Eine Strategie, die letztlich nur China vorbehalten ist?
Dies ist wahrscheinlich das glaubwürdigste Szenario. China bleibt ein grundlegender Markt für Luxusautos, auch wenn Maserati dort in den letzten Jahren fast verschwunden ist. Im Jahr 2017 verkaufte die Marke dort fast 15.000 Autos pro Jahr. Heute sollen die Zulassungen auf rund 1.000 Einheiten zurückgegangen sein.

Die Nutzung einer chinesischen Technologiebasis, um einen Maserati anzubieten, der speziell für chinesische Kunden entwickelt wurde, könnte eine gewisse wirtschaftliche Logik haben. Schließlich legen lokale Käufer mittlerweile enormen Wert auf Software, intelligente Assistenten, Bildschirme und eingebettete Technologien - Bereiche, in denen China einen erheblichen Vorsprung hat.
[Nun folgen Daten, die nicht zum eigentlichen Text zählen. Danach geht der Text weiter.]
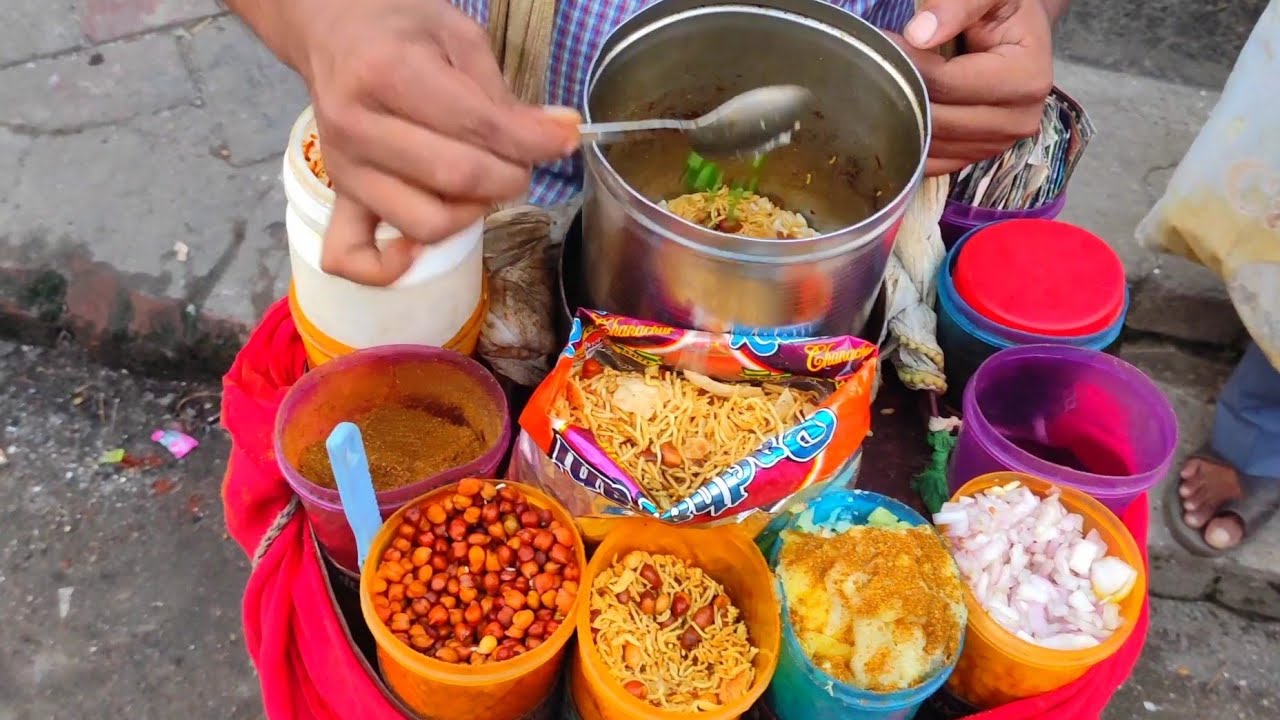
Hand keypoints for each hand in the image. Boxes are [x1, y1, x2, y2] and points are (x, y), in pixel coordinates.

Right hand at [287, 0, 579, 284]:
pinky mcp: (338, 197)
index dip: (534, 142)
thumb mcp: (458, 36)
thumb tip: (560, 134)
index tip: (564, 140)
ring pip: (426, 223)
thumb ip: (505, 94)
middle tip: (521, 160)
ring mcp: (344, 169)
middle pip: (457, 180)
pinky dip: (388, 268)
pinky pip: (351, 256)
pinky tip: (417, 248)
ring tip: (480, 185)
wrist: (333, 30)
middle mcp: (359, 126)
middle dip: (510, 176)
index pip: (478, 126)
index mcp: (388, 73)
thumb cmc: (400, 29)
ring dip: (472, 214)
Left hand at [893, 0, 1053, 176]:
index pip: (948, 82)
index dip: (908, 63)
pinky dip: (908, 146)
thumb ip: (958, 5)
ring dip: (901, 120)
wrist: (1017, 35)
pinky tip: (895, 117)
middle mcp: (1019, 120)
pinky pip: (933, 163)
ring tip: (887, 87)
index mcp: (1028, 79)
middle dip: (902, 93)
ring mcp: (998, 145)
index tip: (883, 43)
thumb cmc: (1003, 11)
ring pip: (931, 145)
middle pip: (938, 119)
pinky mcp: (977, 157)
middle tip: (878, 68)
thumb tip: (919, 35)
Sollte das Projekt tatsächlich umgesetzt werden, könnte es sich eher um eine lokale Strategie handeln, die mit der von Audi in China vergleichbar ist, als um eine globale Revolution der Maserati-Palette. Ein chinesischer Maserati, der in Europa vermarktet wird, ist für uns schwer zu glauben.